Edmund Barnes
Isaac Henry Cabanes
William Ogilvy
Charles Coltson
Saml Ardron
Charles Evans.
No. 3.
To The Right Honorable Lord Walsingham and The Earl of Chesterfield, His Majesty's Post Master General.
The paper from the Post Master General relative to the Tax proposed by the Commissioners having been communicated to the Clerks of the Roads and the Inspector of Franks they beg permission to offer the subsequent observations.
That the proposal by the Commissioners for Government to receive a Tax of a penny for the postage of each Newspaper passing through the Post Office, however eligible it might appear at the time it was first proposed, will not they believe at this period, be productive of that expected advantage to the public the encrease of Revenue, as the reasons annexed among others may probably prove.
Because since the proposal was made to the Commissioners, and they made their Report an additional Stamp has been imposed of one halfpenny a paper, and another halfpenny on each has been added by the Printers, so that the Public now pay one penny more than they did at that time.
Because the proposed Tax would be a means of compelling the Stationers, Printers and Dealers to send their papers by Coach the same day at the customary charge of one farthing each paper
instead of sending them by post on Government Account at a penny the second day. And it cannot be supposed that a number of persons many of them of considerable property would quietly submit to have the circulation of their papers confined to post conveyance at one penny each paper, without those serious efforts to oppose and prevent it which the prospect of certain and total ruin to their business and consequently to their Families must excite.

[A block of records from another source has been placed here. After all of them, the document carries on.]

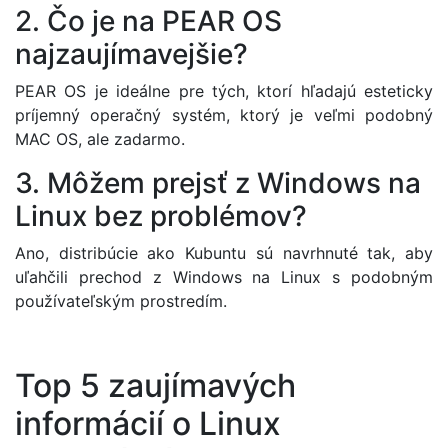
2. Čo je na PEAR OS
najzaujímavejšie?
PEAR OS je ideálne pre tých, ktorí hľadajú esteticky
príjemný operačný systém, ktorý je veľmi podobný
MAC OS, ale zadarmo.
3. Môžem prejsť z Windows na
Linux bez problémov?
Ano, distribúcie ako Kubuntu sú navrhnuté tak, aby
uľahčili prechod z Windows na Linux s podobným
používateľským prostredím.
Top 5 zaujímavých
informácií o Linux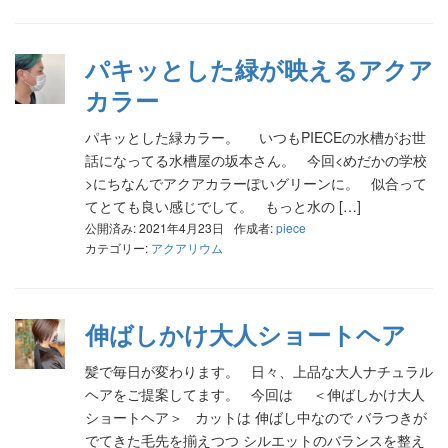
パキッとした緑が映えるアクア
カラー
パキッとした緑カラー。 いつもPIECEの水槽がお世
話になってる水槽屋の坂本さん。 今回<めだかの学校
>にちなんでアクアカラーぽいグリーンに。 似合って
てとても良い感じでして。 もっと水の […]
公開済み: 2021年4月23日
作成者:
piece
カテゴリー:
アクアリウム
伸ばしかけ大人ショートヘア
髪で毎日が変わります。 日々、上品な大人ナチュラル
ヘアをご提案してます。 今回は ＜伸ばしかけ大人
ショートヘア＞ カットは 伸ばし中なので バラつきが
でてきた毛先を揃えつつ シルエットのバランスを整え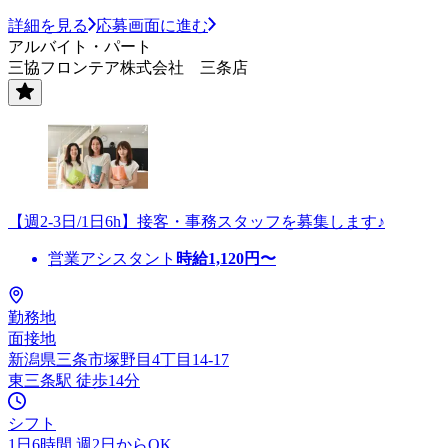
詳細を見る
応募画面に進む
アルバイト・パート
三協フロンテア株式会社 三条店
【週2-3日/1日6h】接客・事務スタッフを募集します♪
営業アシスタント
時給
1,120
円〜
勤務地
面接地
新潟県三条市塚野目4丁目14-17
東三条駅 徒歩14分
シフト
1日6時間 週2日からOK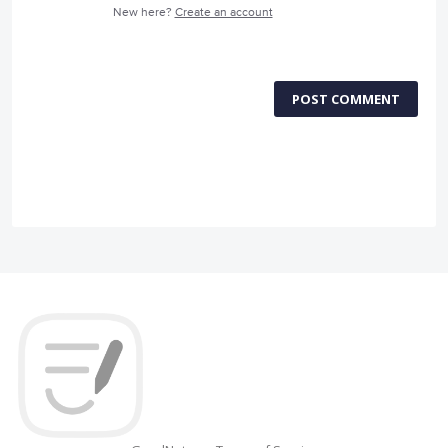
New here?
Create an account
POST COMMENT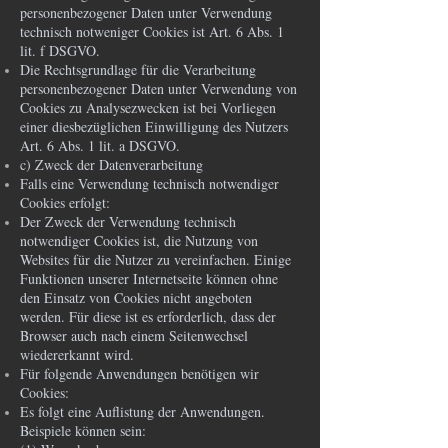
personenbezogener Daten unter Verwendung
technisch notweniger Cookies ist Art. 6 Abs. 1
lit. f DSGVO.
Die Rechtsgrundlage für die Verarbeitung
personenbezogener Daten unter Verwendung von
Cookies zu Analysezwecken ist bei Vorliegen
einer diesbezüglichen Einwilligung des Nutzers
Art. 6 Abs. 1 lit. a DSGVO.
c) Zweck der Datenverarbeitung
Falls eine Verwendung technisch notwendiger
Cookies erfolgt:
Der Zweck der Verwendung technisch
notwendiger Cookies ist, die Nutzung von
Websites für die Nutzer zu vereinfachen. Einige
Funktionen unserer Internetseite können ohne
den Einsatz von Cookies nicht angeboten
werden. Für diese ist es erforderlich, dass der
Browser auch nach einem Seitenwechsel
wiedererkannt wird.
Für folgende Anwendungen benötigen wir
Cookies:
Es folgt eine Auflistung der Anwendungen.
Beispiele können sein: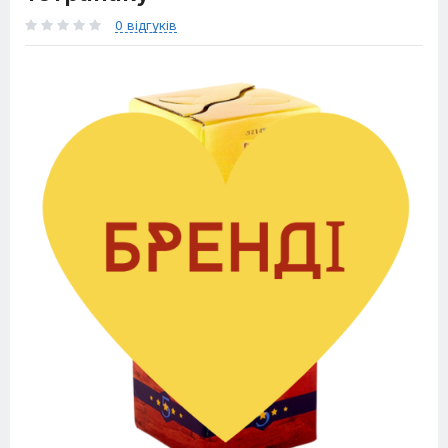
0 відгуків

But allowing it were possible to confine the whole of the papers sold in the Country to post conveyance and a recompence made to those Stationers and Printers employed in the distribution at present would not the encreased price occasioned by this Tax very much diminish the Number of Newspapers now printed to the great injury of the Stamp duty? probably to a greater Amount than would be gained by the plan proposed. For were the Stage Coaches prohibited conveying Newspapers all the Morning Papers now conveyed by them to many parts of the Kingdom would be lost to the Stamp Revenue, and all the Morning Papers read at the Coffee Houses and other public Houses, would be collected by the Newsmen at a small sum each paper in the Afternoon and sent into the Country by the post in the Evening without the least trouble to themselves, it being their daily business to go round their London district, early in the Morning, and in the Afternoon before the dispatch of the Papers by the post.
Before the Penny postage was laid on all papers sent by post to Ireland the Weekly number remitted to that Kingdom was upon an Average 8,000: the Number now sent upon an Average is only 1,380 Weekly.